Nov. 9 (Bloomberg) -- German Chancellor Angela Merkel’s Cabinet backed tax cuts of 6.1 billion euros ($9.1 billion) in 2010, steps pledged before the Sept. 27 election to spur growth after the deepest economic recession since World War II.

The planned tax reductions need the approval of Germany’s 16 states, some of which have complained about revenue loss from the measures. Finance Minister Wolfgang Schaeuble said that he’s confident the tax cuts will be force from Jan. 1, he told ARD television yesterday.

The reductions, due to rise to a total 8.9 billion euros in 2012, come on top of about 10 billion euros in tax cuts approved in June by Merkel’s previous coalition of Christian Democrats and Social Democrats.

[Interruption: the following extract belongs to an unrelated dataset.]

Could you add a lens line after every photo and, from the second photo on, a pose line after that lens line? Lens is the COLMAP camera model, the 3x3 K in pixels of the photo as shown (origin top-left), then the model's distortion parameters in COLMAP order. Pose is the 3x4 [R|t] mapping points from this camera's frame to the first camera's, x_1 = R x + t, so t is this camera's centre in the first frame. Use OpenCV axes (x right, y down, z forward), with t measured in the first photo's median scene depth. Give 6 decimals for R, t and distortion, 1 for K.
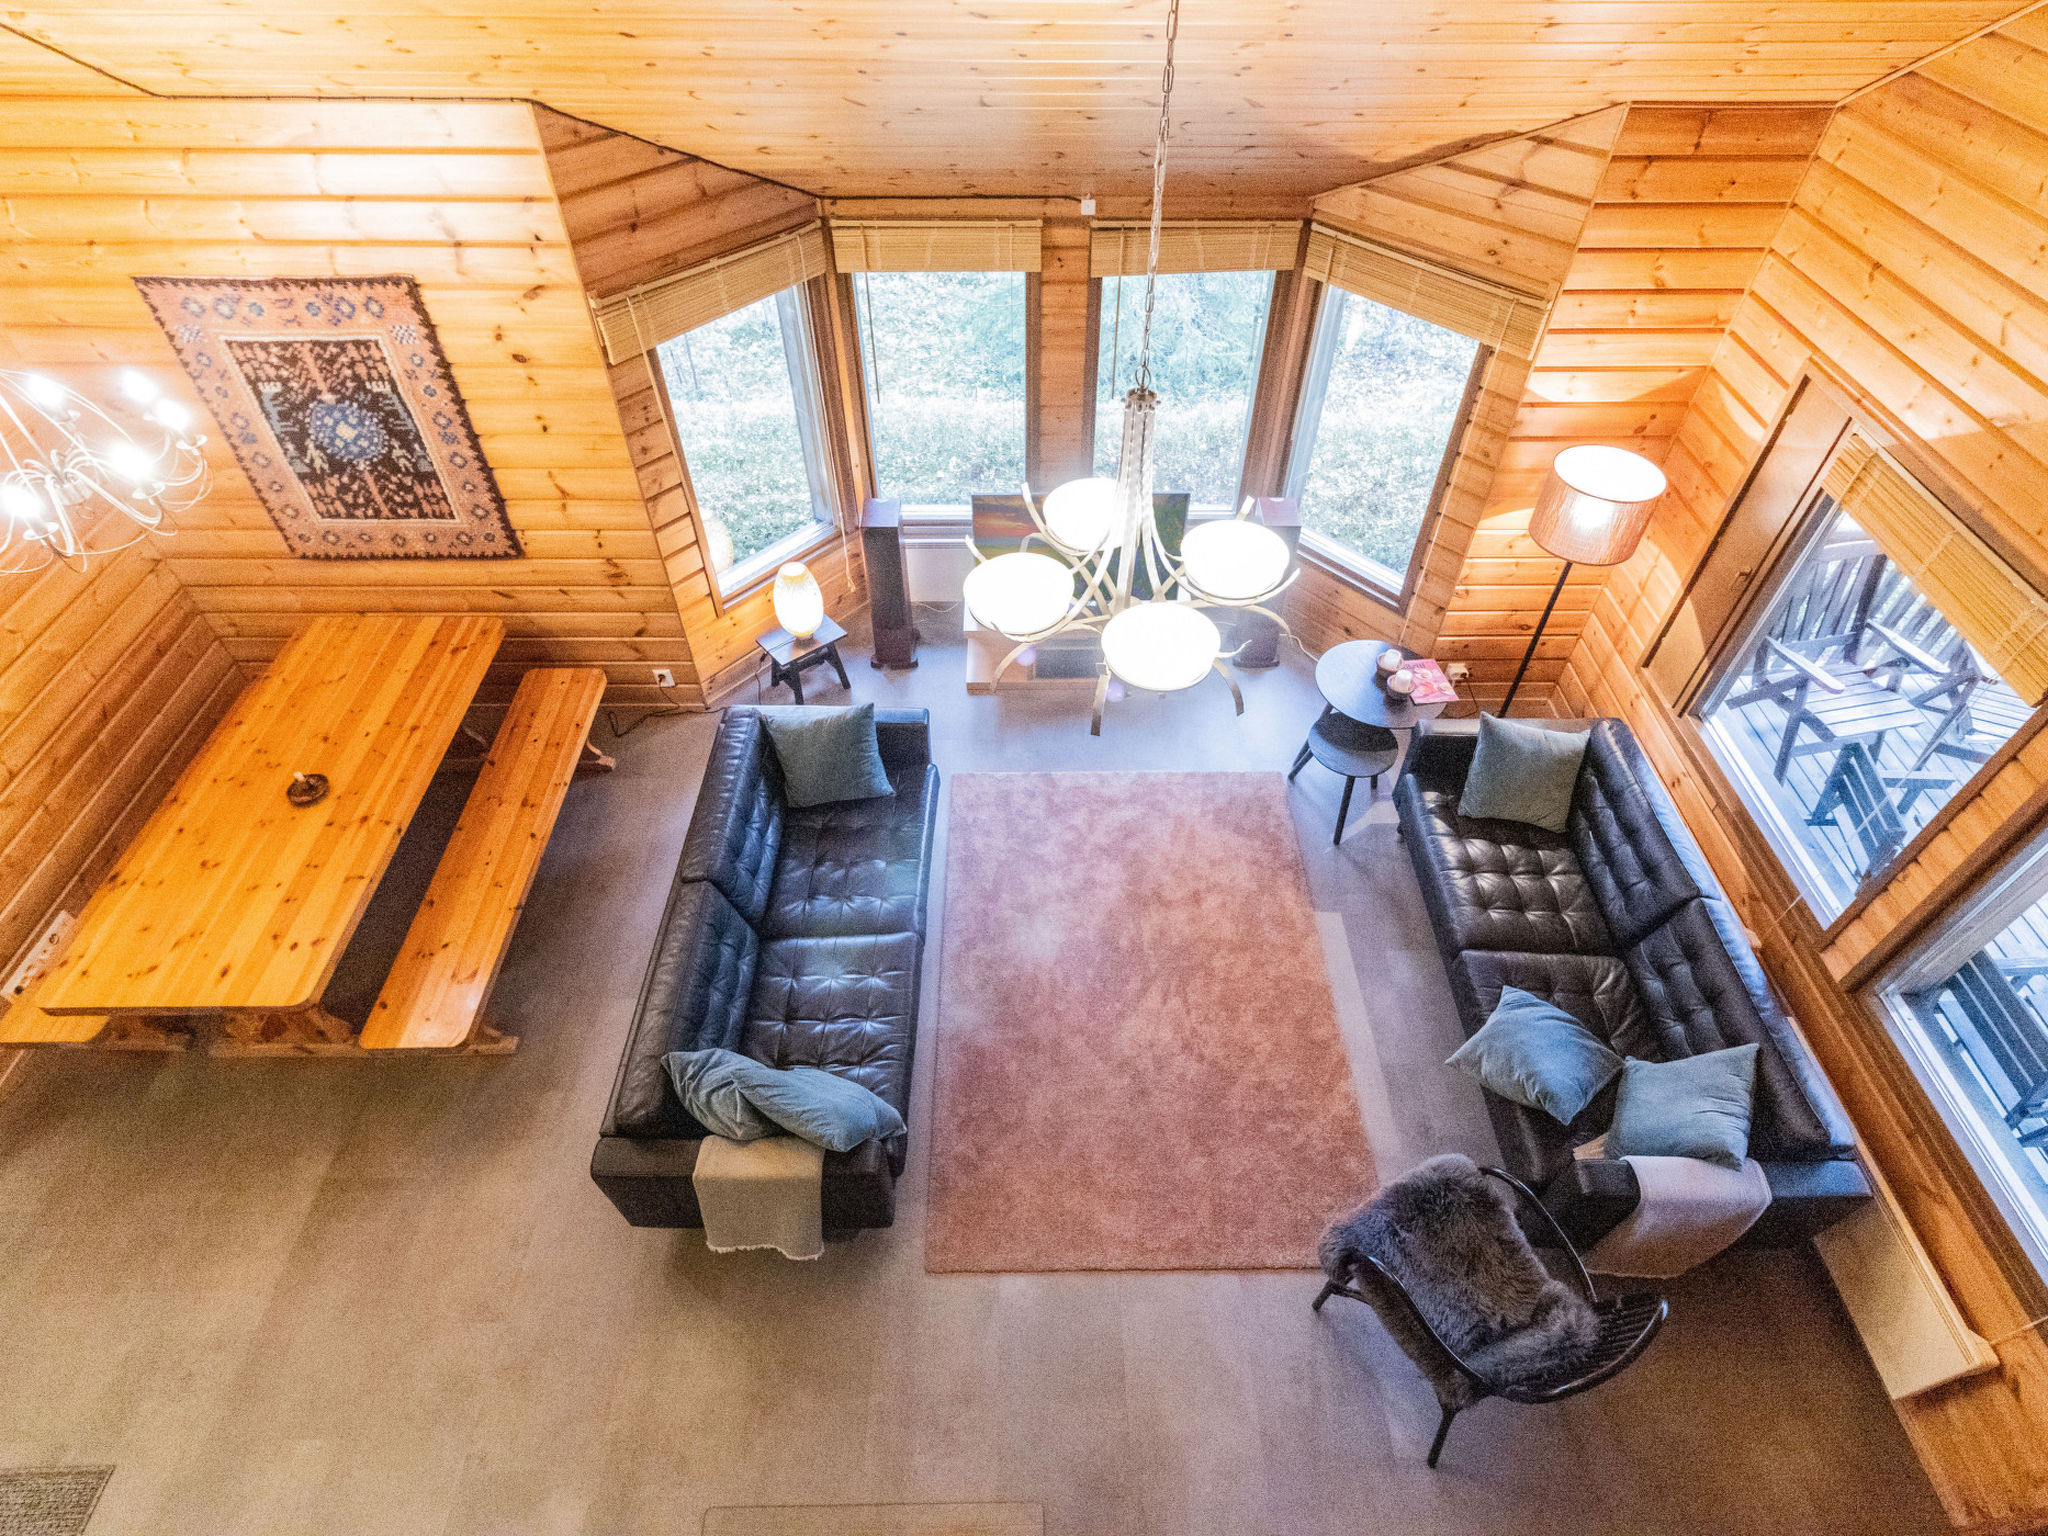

The 10 billion-euro package focuses on rebates for health and insurance payments. Below is a summary of the latest fiscal package agreed on by the Cabinet in Berlin, as outlined in an e- mail from the Finance Ministry:

-Children’s benefit: 20 euro increase per month per child for low and middle-income families. Tax-free allowance raised to 7,008 euros per annum per child from 6,024 euros.

-Expanding reductions in value-added tax to 7 percent from 19 percent to more services and goods offered by the hotel and gastronomy industry, such as overnight costs.

-Inheritance tax: amendment of law from Jan. 1 to ease inheritance-tax rates for smaller companies. The amendment reduces the number of years heirs need to maintain company staff levels to qualify for tax relief to 5 years from 7 years.

-Company tax: incorporated and private companies can claim more tax relief on losses and on interest payable on loans.

-Bio-diesel: plans to reduce subsidies for farmers who cultivate bio-diesel have been scrapped.